▶ _Exercise_
Reproduce exactly the lines below, starting with the line that contains "table_cell [249, 1449, 1121, 1602]" and ending with the last line of the records, both included, and nothing else.

═════ Input

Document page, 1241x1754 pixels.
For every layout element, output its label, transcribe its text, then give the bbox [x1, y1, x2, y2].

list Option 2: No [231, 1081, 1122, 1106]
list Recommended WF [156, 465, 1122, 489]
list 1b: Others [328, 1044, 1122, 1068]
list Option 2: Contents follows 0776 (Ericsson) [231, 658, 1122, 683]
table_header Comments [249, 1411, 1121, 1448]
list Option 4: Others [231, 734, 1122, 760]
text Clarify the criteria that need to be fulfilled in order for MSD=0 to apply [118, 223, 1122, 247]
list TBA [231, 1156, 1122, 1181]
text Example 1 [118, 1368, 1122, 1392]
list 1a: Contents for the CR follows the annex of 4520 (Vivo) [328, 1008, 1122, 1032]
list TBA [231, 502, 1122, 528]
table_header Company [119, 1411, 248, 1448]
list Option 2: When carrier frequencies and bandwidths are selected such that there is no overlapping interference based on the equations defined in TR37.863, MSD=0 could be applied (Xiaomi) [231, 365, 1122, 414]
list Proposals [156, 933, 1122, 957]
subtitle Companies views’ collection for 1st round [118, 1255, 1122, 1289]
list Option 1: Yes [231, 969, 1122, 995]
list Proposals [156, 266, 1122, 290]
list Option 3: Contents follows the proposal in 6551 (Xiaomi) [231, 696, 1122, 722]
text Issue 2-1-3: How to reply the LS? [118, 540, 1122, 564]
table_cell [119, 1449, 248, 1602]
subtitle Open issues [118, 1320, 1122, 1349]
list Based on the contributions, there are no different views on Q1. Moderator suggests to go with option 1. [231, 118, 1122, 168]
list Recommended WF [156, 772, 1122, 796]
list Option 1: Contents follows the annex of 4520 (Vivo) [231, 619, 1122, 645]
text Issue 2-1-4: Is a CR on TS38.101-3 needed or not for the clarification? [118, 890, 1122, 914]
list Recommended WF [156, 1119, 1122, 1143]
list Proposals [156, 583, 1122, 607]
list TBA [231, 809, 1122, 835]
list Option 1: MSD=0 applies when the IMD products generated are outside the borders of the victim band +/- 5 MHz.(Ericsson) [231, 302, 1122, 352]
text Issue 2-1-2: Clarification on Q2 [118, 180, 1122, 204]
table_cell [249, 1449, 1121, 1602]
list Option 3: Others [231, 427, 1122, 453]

══════════

▶ _Exercise solution_
table_cell [249, 1449, 1121, 1602]
list Option 3: Others [231, 427, 1122, 453]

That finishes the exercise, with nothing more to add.